Können Lehrer die Anforderungen an Integration und Inklusion leisten?

So, wie es gerade läuft, funktioniert es keinesfalls. Gute Bildung braucht Zeit und Raum. Weder Integration noch Inklusion gelingen nebenbei. Gerade Inklusion braucht kleine Klassen und Förderschulkräfte – übrigens auch Sozialpädagogen – die sich um spezielle Bedarfe kümmern. Lehrer sind sonst überfordert, sie stehen dann da, als hätten sie Müller gelernt und müssten Bäcker sein. Mehr noch: So fallen auch hochintelligente Schüler und Schülerinnen hinten runter, die etwa mit mehr Sprachförderung ganz weit kommen würden.
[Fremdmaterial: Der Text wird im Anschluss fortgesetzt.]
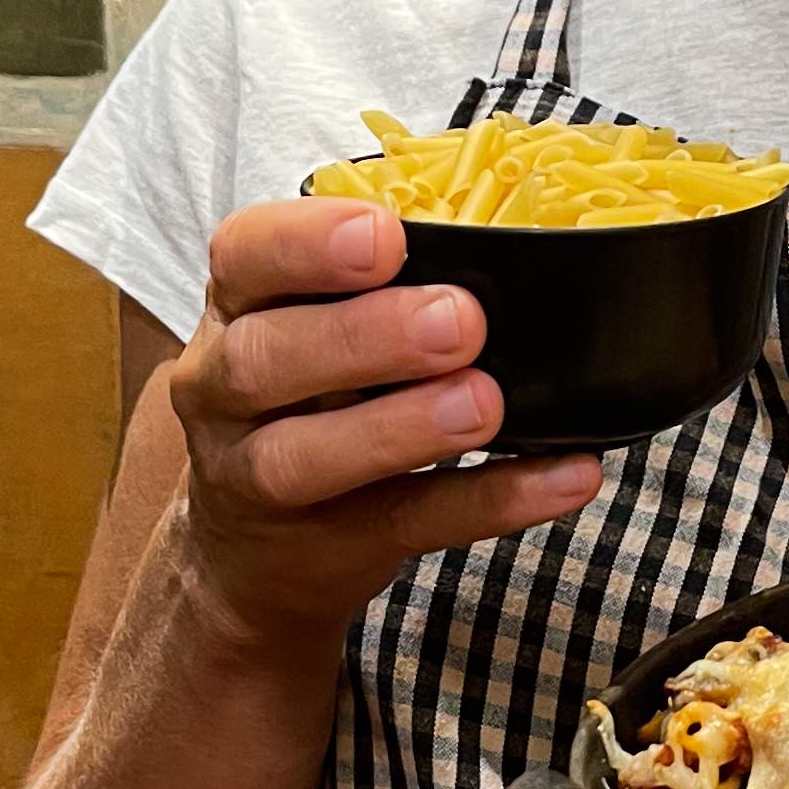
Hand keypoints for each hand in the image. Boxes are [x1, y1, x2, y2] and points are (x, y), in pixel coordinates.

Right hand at [161, 198, 602, 650]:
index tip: (384, 236)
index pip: (243, 257)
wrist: (249, 552)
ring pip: (307, 456)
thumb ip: (375, 289)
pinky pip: (409, 523)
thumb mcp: (306, 327)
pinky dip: (492, 500)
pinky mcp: (327, 546)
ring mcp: (259, 479)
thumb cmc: (301, 400)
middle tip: (460, 319)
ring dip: (403, 427)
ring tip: (483, 402)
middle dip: (366, 336)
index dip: (306, 243)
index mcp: (235, 309)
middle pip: (266, 359)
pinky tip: (564, 475)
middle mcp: (224, 391)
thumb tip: (507, 251)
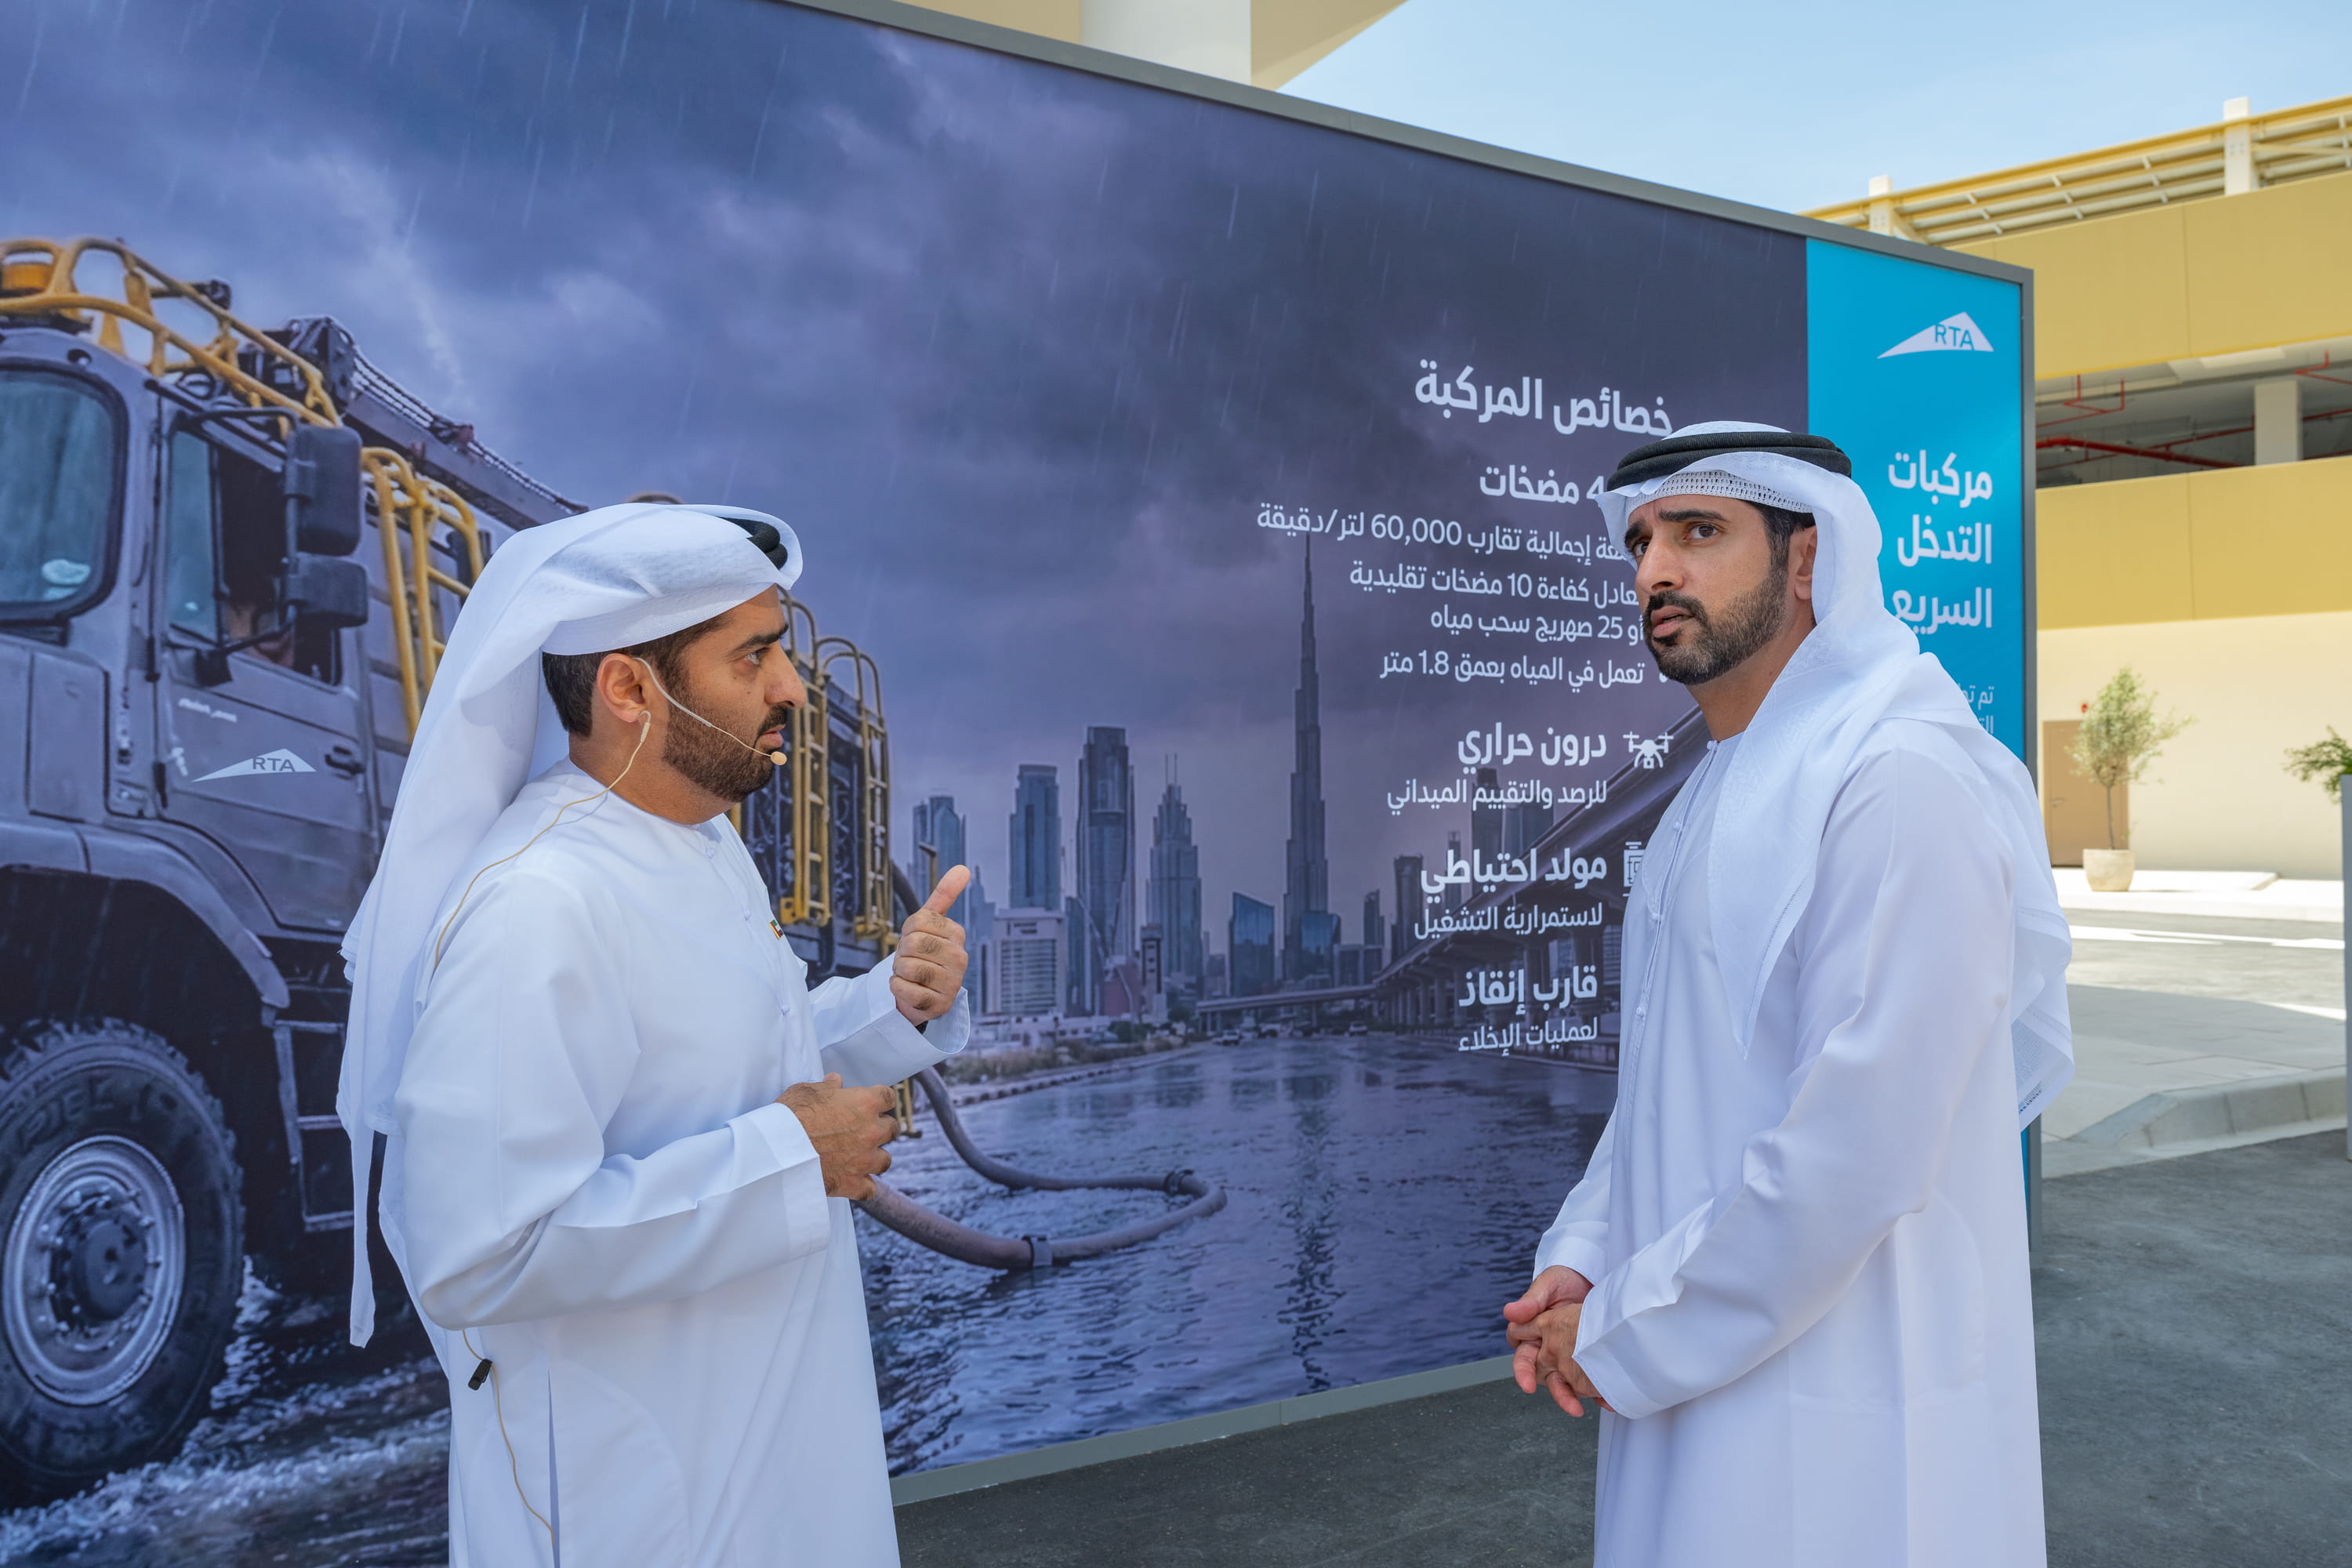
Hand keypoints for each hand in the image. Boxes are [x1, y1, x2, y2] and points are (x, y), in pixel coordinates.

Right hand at [779, 1074, 898, 1199]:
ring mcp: (864, 1160)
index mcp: (864, 1104)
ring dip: (876, 1157)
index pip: (888, 1097)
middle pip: (892, 1129)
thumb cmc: (790, 1115)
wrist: (777, 1150)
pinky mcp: (851, 1183)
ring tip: (862, 1156)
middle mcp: (871, 1132)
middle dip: (881, 1128)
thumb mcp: (807, 1091)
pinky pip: (869, 1189)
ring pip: (885, 1160)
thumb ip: (827, 1087)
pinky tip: (854, 1181)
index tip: (874, 1101)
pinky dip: (863, 1185)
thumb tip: (836, 1082)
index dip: (881, 1099)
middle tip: (866, 1129)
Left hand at [892, 864, 969, 1025]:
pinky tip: (910, 990)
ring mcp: (952, 983)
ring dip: (899, 972)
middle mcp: (960, 957)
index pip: (917, 922)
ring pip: (907, 967)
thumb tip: (963, 869)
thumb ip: (944, 895)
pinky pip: (903, 988)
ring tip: (912, 976)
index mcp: (956, 934)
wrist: (920, 992)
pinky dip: (898, 989)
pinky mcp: (939, 1004)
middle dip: (902, 953)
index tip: (915, 940)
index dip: (907, 931)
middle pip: (912, 944)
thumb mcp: (929, 924)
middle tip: (912, 960)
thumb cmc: (923, 955)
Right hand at [1504, 1265, 1608, 1416]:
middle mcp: (1548, 1346)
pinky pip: (1590, 1378)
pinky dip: (1598, 1389)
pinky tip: (1607, 1395)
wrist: (1595, 1276)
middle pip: (1545, 1376)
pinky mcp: (1588, 1356)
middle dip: (1556, 1392)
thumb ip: (1532, 1300)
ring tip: (1584, 1407)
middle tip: (1569, 1403)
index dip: (1523, 1371)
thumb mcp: (1549, 1284)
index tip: (1527, 1384)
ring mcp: (1569, 1353)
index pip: (1522, 1356)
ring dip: (1574, 1396)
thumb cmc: (1566, 1277)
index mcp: (1533, 1331)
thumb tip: (1509, 1312)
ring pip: (1566, 1381)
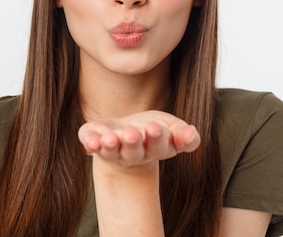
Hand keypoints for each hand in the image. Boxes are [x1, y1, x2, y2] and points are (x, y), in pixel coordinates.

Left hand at [78, 110, 200, 167]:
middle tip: (132, 134)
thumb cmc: (153, 130)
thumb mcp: (172, 128)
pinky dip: (90, 143)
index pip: (161, 146)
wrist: (126, 136)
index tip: (155, 128)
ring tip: (110, 138)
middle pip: (135, 152)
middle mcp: (134, 154)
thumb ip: (184, 134)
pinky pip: (91, 144)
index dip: (158, 138)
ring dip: (111, 145)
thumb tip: (192, 132)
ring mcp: (113, 151)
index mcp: (157, 148)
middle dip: (133, 143)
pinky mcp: (95, 143)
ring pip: (113, 151)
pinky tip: (91, 141)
SPD-Spitzenkandidatin Nancy Faeser lässt als Bundesinnenministerin Migration recht umfangreich zu. Dabei warnt selbst Marburg-Biedenkopf seit Monaten vor Problemen, von Wohnungen über Integration bis Berufsqualifizierung. Haben wir ein Migrationsproblem?

Nein, es gibt Solidaritätsmängel in Europa. Mit gerechter Verteilung und gleichen Standards wäre Migration eine echte Zukunftschance. Was stimmt: Wir dürfen Probleme, die es für jeden sichtbar gibt, nicht schön- oder kleinreden. Und doch muss und kann man Probleme praktisch lösen: Migranten nicht in Ballungsgebieten bündeln, sondern kleinräumig verteilen und vor Ort aktiv ins Alltagsleben einbinden. Wer eine Bleibeperspektive hat, braucht intensive Sprachförderung und schnelle, echte, seinen Stärken entsprechende Chancen im Berufsleben – nicht jeder Migrant muss Pfleger oder Busfahrer werden, um Arbeitsmarkt-Lücken zu schließen. Und ja, Förderung kostet.

Ob Bildung oder Soziales: Für Politiker ist Geld das Allheilmittel geworden. Dabei schwimmt der Staat schon in Steuergeld. Wird es nicht einfach falsch ausgegeben?

Jeder Haushalt ist eine Entscheidung, in was man investieren will. Für Rahmenbedingungen, die Ausstattung für Sozialberufe geben wir zu wenig aus, aber für den Staatsapparat selbst zu viel. Wenn man Bürokratie abbaut und schneller digitalisiert, kann man zum einen dafür sorgen, dass die Pflegerinnen weniger Zeit mit Papierkram und mehr beim Patienten verbringen und zum anderen der Staat effektiver arbeiten kann.

Kein Wahlkampf ohne Thema UKGM: Wieso sollte in Zeiten von Arbeitskräftemangel ausgerechnet dessen Rechtsform – privat oder staatlich – einen Unterschied machen?

Weil das UKGM, wenn es dem Land Hessen gehört, nicht unter Gewinnorientierung läuft und man im Zweifel nicht am Personal, damit für den Patienten an Qualität, spart. Das Land muss Rückgrat haben und den Fehler korrigieren, den danach niemand mehr gemacht hat: ein Uni-Klinikum zu privatisieren.

Zum Schluss: Wie stehen Sie, speziell in Marburg an den Problempunkten zu Videoüberwachung?

Sie ist, wo die Polizei sie für notwendig hält, nötig und könnte helfen. Sie muss aber in ein Gesamtkonzept eingebettet sein.